2. Legal & Regulatory
Litigation and Legal Liabilities – risks related to litigation/ lawsuits against the company.
Regulation – risks related to compliance, GDPR, and new legislation.
Environmental / Social – risks related to environmental regulation and to data privacy.
Taxation & Government Incentives – risks related to taxation and changes in government incentives.
3. Production
Costs – risks related to costs of production including commodity prices, future contracts, inventory.
Supply Chain – risks related to the company’s suppliers.
Manufacturing – risks related to the company’s manufacturing process including product quality and product recalls.
Human Capital – risks related to recruitment, training and retention of key employees, employee relationships & unions labor disputes, pension, and post retirement benefits, medical, health and welfare benefits, employee misconduct, employee litigation.
4. Technology & Innovation
Innovation / R&D – risks related to innovation and new product development.
Technology – risks related to the company’s reliance on technology.
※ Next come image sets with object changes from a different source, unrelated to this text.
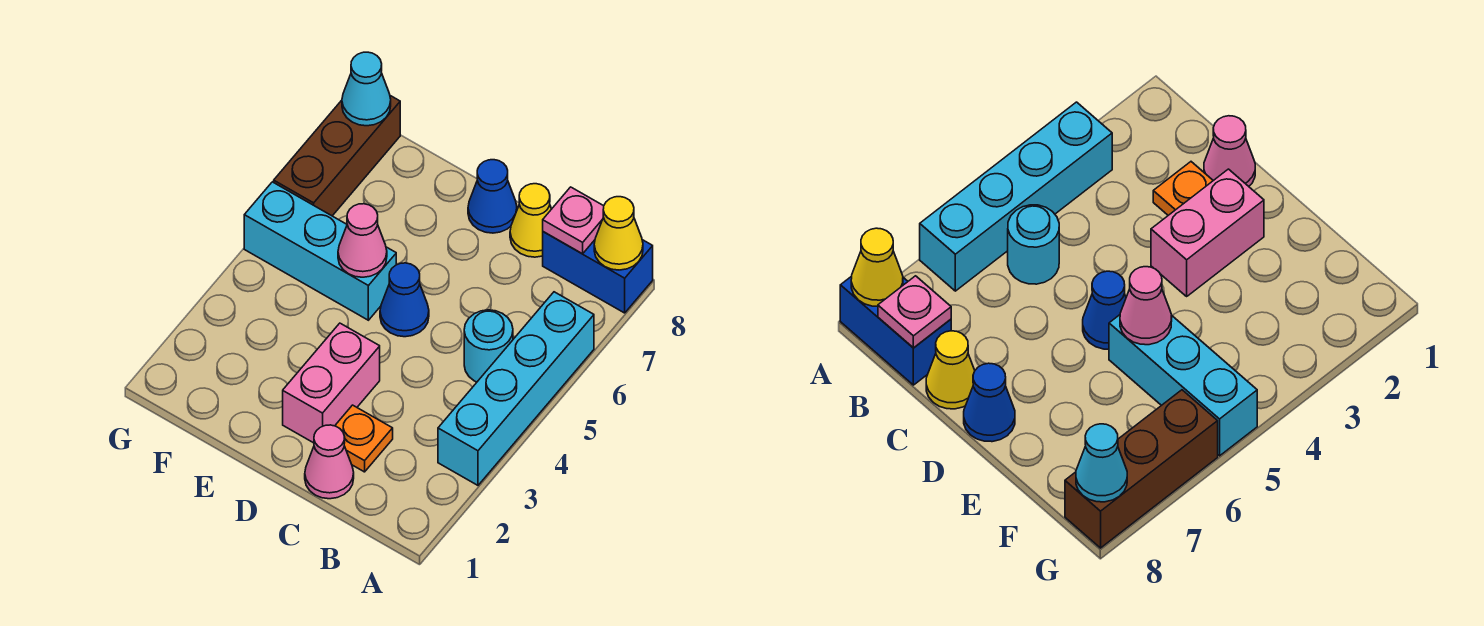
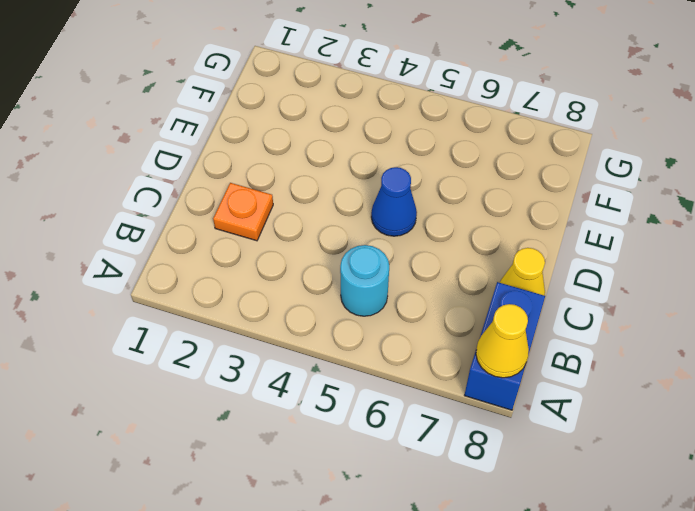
none -> cyan 1x4 brick [438,292,594,485]
none -> pink 1x1 cone [305,425,354,499]
none -> pink 1x2 brick [283,323,380,443]

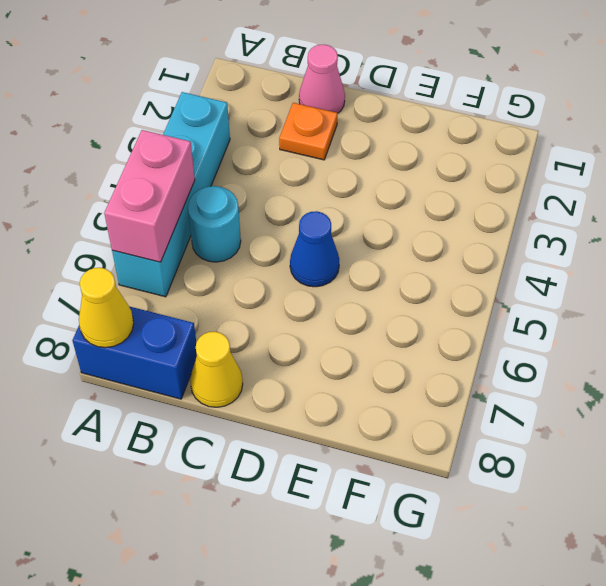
pink 1x2 brick [104,130,195,262] -> pink 1x2 brick moved to [283,323,380,443]
none -> blue 1x1 cone [468,160,517,233]
none -> cyan 1x3 brick [244,182,396,320]
none -> brown 1x3 brick [274,96,400,216]

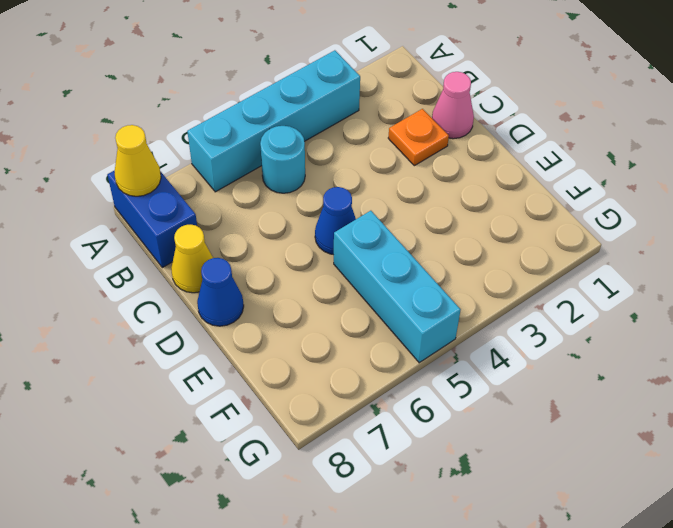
none -> pink 1x2 brick [283,323,380,443]
none -> brown 1x3 brick [274,96,400,216]
none -> pink 1x1 plate [543,187,604,254]

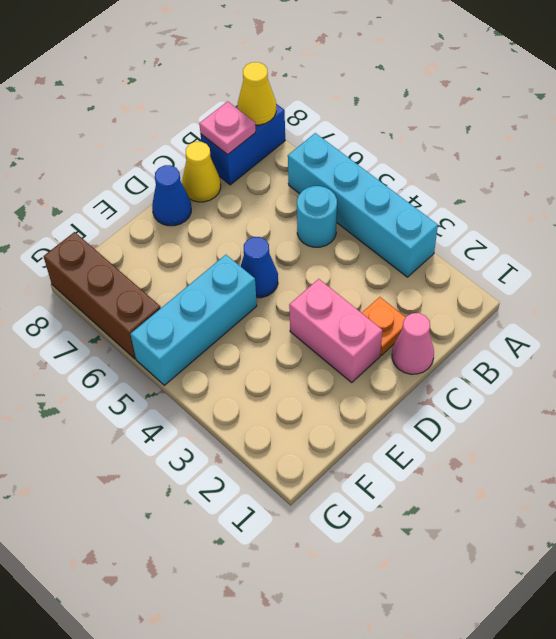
none -> pink 1x1 cone [338,204,387,277]
none -> cyan 1x1 cone [342,52,391,126]

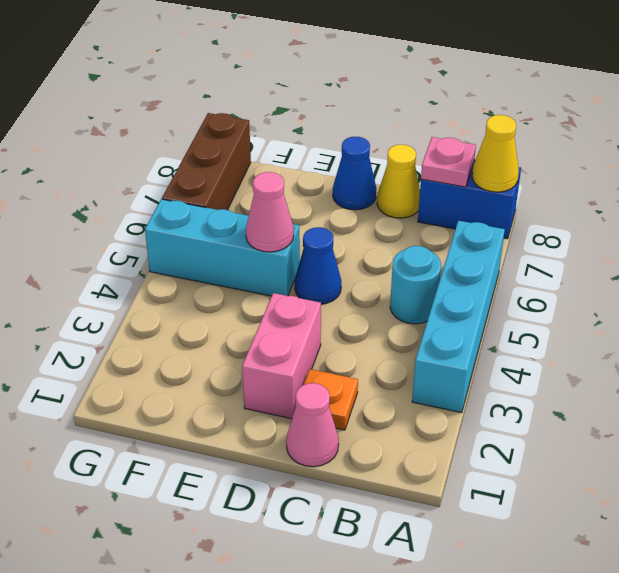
none -> cyan 1x1 cone [342,52,391,126]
Cyber Security – risks related to securing the company’s digital assets and from cyber attacks.
Trade Secrets & Patents – risks related to the company’s ability to protect its intellectual property and to infringement claims against the company as well as piracy and unlicensed copying.
5. Ability to Sell
Demand – risks related to the demand of the company’s goods and services including seasonality, reliance on key customers.
Competition – risks related to the company’s competition including substitutes.
Sales & Marketing – risks related to sales, marketing, and distribution channels, pricing, and market penetration.
Brand & Reputation – risks related to the company’s brand and reputation.
6. Macro & Political
Economy & Political Environment – risks related to changes in economic and political conditions.
Natural and Human Disruptions – risks related to catastrophes, floods, storms, terror, earthquakes, coronavirus pandemic/COVID-19.
International Operations – risks related to the global nature of the company.
Capital Markets – risks related to exchange rates and trade, cryptocurrency.